The theory of probabilistic record linkage is based on the premise that the results of certain comparison result patterns are characteristic of truly linked pairs, while others are characteristic of truly unlinked pairs. Therefore, each rule outcome is assigned a weight based on the ratio of the estimated probability of the outcome occurring for true matches to the estimate probability of the outcome occurring for non-matches.

The composition of the linked set is not known in advance, so the probabilities of result patterns for truly linked records are not known. Linked weight components are estimated from prior knowledge and early iterations of the linkage process, and refined by treating successive iterations of the linkage process.

The unlinked weight components are calculated based on the frequency with which the rule outcomes were observed among record pairs that do not belong together, which is approximately equal to the frequency with which the rule outcomes would be observed among randomly paired records. After repeated iteration of the linkage process, linked weight components stabilize and final weights are ready for use.

The strategy for the probabilistic record linkage involves the following six steps:

  1. Generate potential pairs using initial criterion
  2. Develop and apply comparison rules to potential pairs to derive probability ratios
  3. Apply frequency weights
  4. Assign linkage states to the pairs using probability ratios and thresholds
  5. Form groups
  6. Resolve conflicts using mapping.

Steps 2 to 4 are repeated iteratively.

Users of a dataset created as a result of record linkage need to be aware that linkage errors are possible. Record linkages will have one of four outcomes: true matches correctly classified as matches, true matches falsely classified as non-matches, true non-matches falsely classified as matches, or true non-matches correctly classified as non-matches (Winkler, W.E. 2009). As shown in the example in Table 2, where records from file 1 are linked to records from file 2, the result of the record linkage between two variables will be either a match or a non-match.

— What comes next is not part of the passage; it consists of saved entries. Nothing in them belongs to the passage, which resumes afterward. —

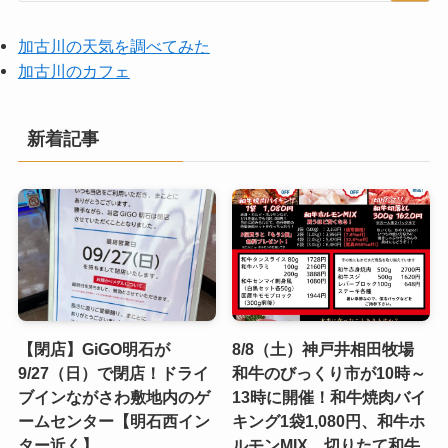
加古川の天気を調べてみた
加古川のカフェ
新着記事
【閉店】GiGO明石が
8/8（土）神戸井相田牧場
9/27（日）で閉店！ドライ
和牛のびっくり市が10時～
ブインながさわ敷地内のゲ
13時に開催！和牛焼肉バイ
ームセンター【明石西イン
キング1袋1,080円、和牛ホ
ター近く】
ルモンMIX、切りたて和牛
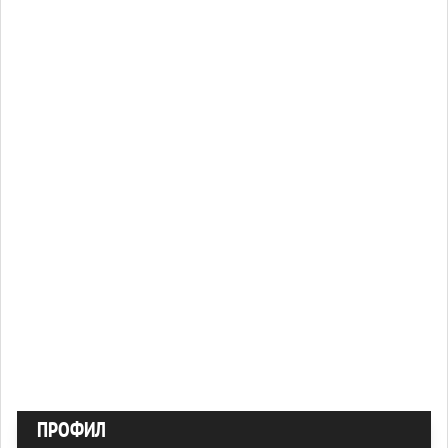
ПРОФИЛ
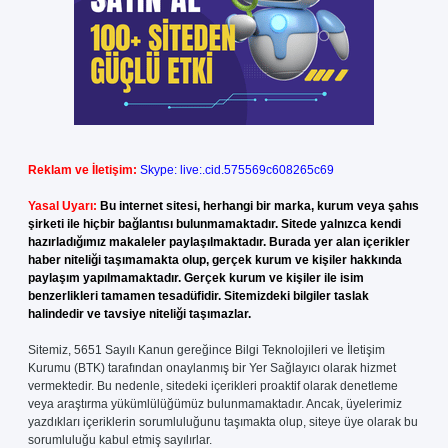
Reklam ve İletişim:
Skype: live:.cid.575569c608265c69
Yasal Uyarı:
Bu internet sitesi, herhangi bir marka, kurum veya şahıs
şirketi ile hiçbir bağlantısı bulunmamaktadır. Sitede yalnızca kendi
hazırladığımız makaleler paylaşılmaktadır. Burada yer alan içerikler
haber niteliği taşımamakta olup, gerçek kurum ve kişiler hakkında
paylaşım yapılmamaktadır. Gerçek kurum ve kişiler ile isim
benzerlikleri tamamen tesadüfidir. Sitemizdeki bilgiler taslak
halindedir ve tavsiye niteliği taşımazlar.
Sitemiz, 5651 Sayılı Kanun gereğince Bilgi Teknolojileri ve İletişim
Kurumu (BTK) tarafından onaylanmış bir Yer Sağlayıcı olarak hizmet
vermektedir. Bu nedenle, sitedeki içerikleri proaktif olarak denetleme
veya araştırma yükümlülüğümüz bulunmamaktadır. Ancak, üyelerimiz
yazdıkları içeriklerin sorumluluğunu taşımakta olup, siteye üye olarak bu
sorumluluğu kabul etmiş sayılırlar.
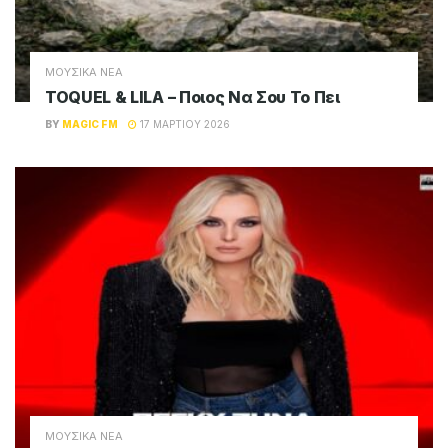
ΜΟΥΣΙΚΑ ΝΕΑ
TOQUEL & LILA – Ποιος Να Σου Το Πει
BY
MAGIC FM
17 ΜΑΡΤΊΟΥ 2026
ΜΟΥΣΙΚΑ ΝΕΑ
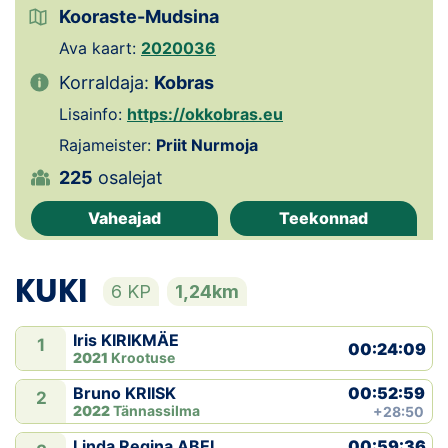
Kooraste-Mudsina
Klubid
Ava kaart:
2020036
Korraldaja:
Kobras
Suletud maastikud
Lisainfo:
https://okkobras.eu
Püsirajad
Rajameister:
Priit Nurmoja
225
osalejat
Ajalugu
Vaheajad
Teekonnad
Koolitused
KUKI
6 KP
1,24km
OTSI
Iris KIRIKMÄE
1
00:24:09
2021
Krootuse
00:52:59
Bruno KRIISK
2
2022
Tännassilma
+28:50
00:59:36
Linda Regina ABEL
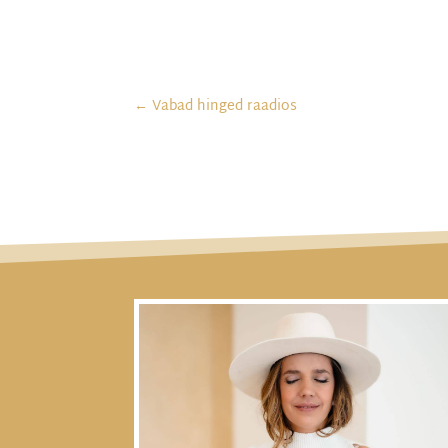
←
Vabad hinged raadios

A good record linkage will maximize the proportion of true matches correctly classified as matches and the proportion of true non-matches correctly classified as non-matches, and minimize the other record linkage outcomes.

Table 2
Example of record linkage outcomes
Table summary
This table displays the results of Example of record linkage outcomes Record, File 2 and Type of Outcome (appearing as column headers).
Record File 2 Type of Outcome
File 1 A Match Non-match Non-match True match
C Non-match Match Non-match False match
D Non-match Non-match Non-match False non-match
E Non-match Non-match Non-match True non-match

The results of probabilistic record linkage are dependent on the quality of the linkage variables. For example, misspelled names or typos in the date of birth can create missed or erroneous matches. A non-match does not necessarily mean that the person did not file taxes. The record linkage rates for the most recent IMDB are available in Section 7.2.1.